The Divine Sarah, the ultrastar of Paris a century or so before La Jones, is captured by M. LePage gazing at what might as well be the Sarah Siddons Award a few decades avant la lettre. I don't know what I admire more - her posture or her fichu. What I do know is that Oscar de la Renta would have killed to come up with so elegant and flattering a toilette as Sarah's. I'm surprised he didn't steal from her as well as everybody else**...
I had one other small adventure, one about which I'm still pondering. I had very little time to plan the trip, you know, and so had done very little looking about to see, Peenee aside, how I would amuse myself. I was quite startled to see, therefore, that on offer last week was a Great American Classic - and not only that (not so surprising in itself), but the very one that had been the reason for my last trip to San Francisco, just twenty years ago. It seemed a very distinct coincidence, and I was sad to learn that it was sufficiently popular that it was quite entirely sold out. One way or another, though, I snagged a ticket, and the experience was... curious.

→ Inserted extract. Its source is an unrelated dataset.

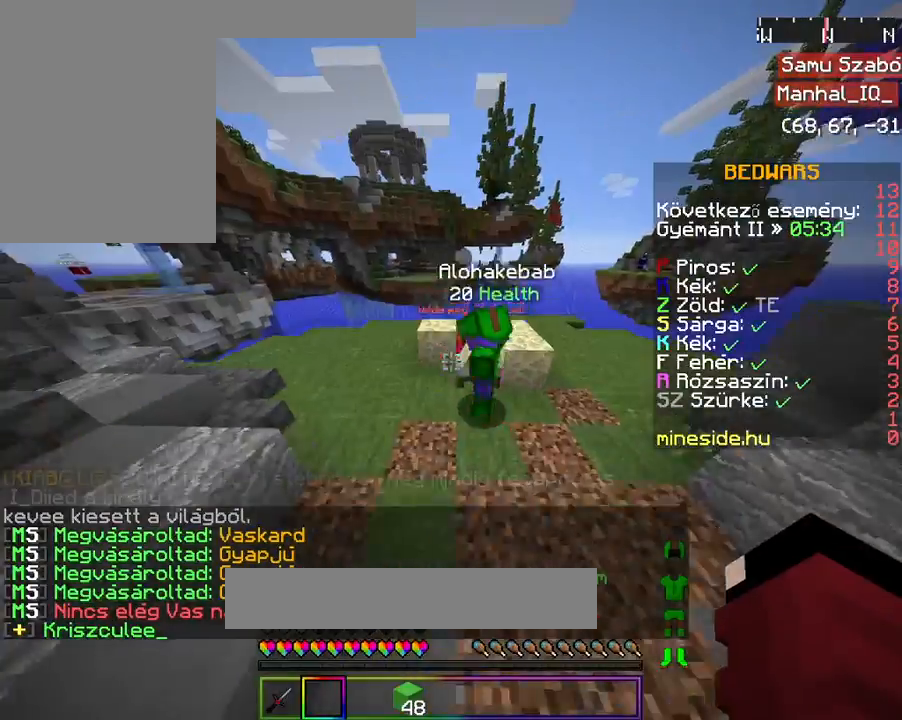
{"keys": ["a", "w"], "mouse": ["right"], "events": [[67, "space", "up"]]}
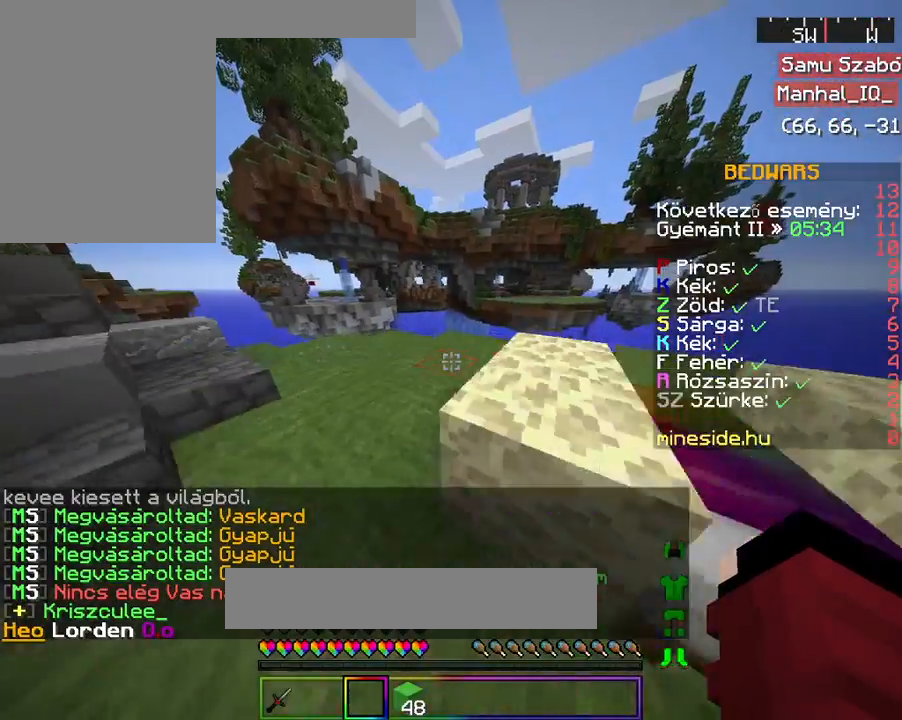
{"keys": ["w"], "mouse": ["right"], "events": [[100, "a", "up"]]}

It's an odd thing to see a work one knows so well (I'd also worked on another production several years prior to the last, that one in London) but has never actually, as it turns out, seen (I was always working, you know, not in the audience). It was all very well done, although in a very different way than it had been all those years ago, and afterward I went backstage to congratulate the great and the good and to reintroduce myself. It gave me a strange sensation, to drop back into that world after two decades doing something else entirely, and to realize that if I hadn't gone off to see the world with Golden Handcuffs, I might still be a denizen of the dressing rooms and wings, dancing attendance as some of the very people with whom I'd worked back then still are. It made for a thought-provoking bookend to that night a couple of years ago in Vienna when I had a rather similar experience, and like that one it reminded me that time only rolls forward, and while it's nice, now and then, to dwell in the past, one can spend too much time wondering about where the time has gone to...
But now it's Decoration Day, and while the weather in Our Nation's Capital continues to disappoint, and the Mister is working, so our celebrations will be muted to the point of nonexistence, the dogs and I will spend the day enjoying each other's company. I hope you're enjoying your holiday, if it is one where you are, and that like me you're feeling content not just with where you are, but where you've been.
* In one window, we glimpsed a man wearing an Orthodox hat and long, curling payess and not much else - one can only wonder what particular fetish community is going to enjoy the result of that filming...
** To be fair, Yves Saint Laurent did do so, and more than once.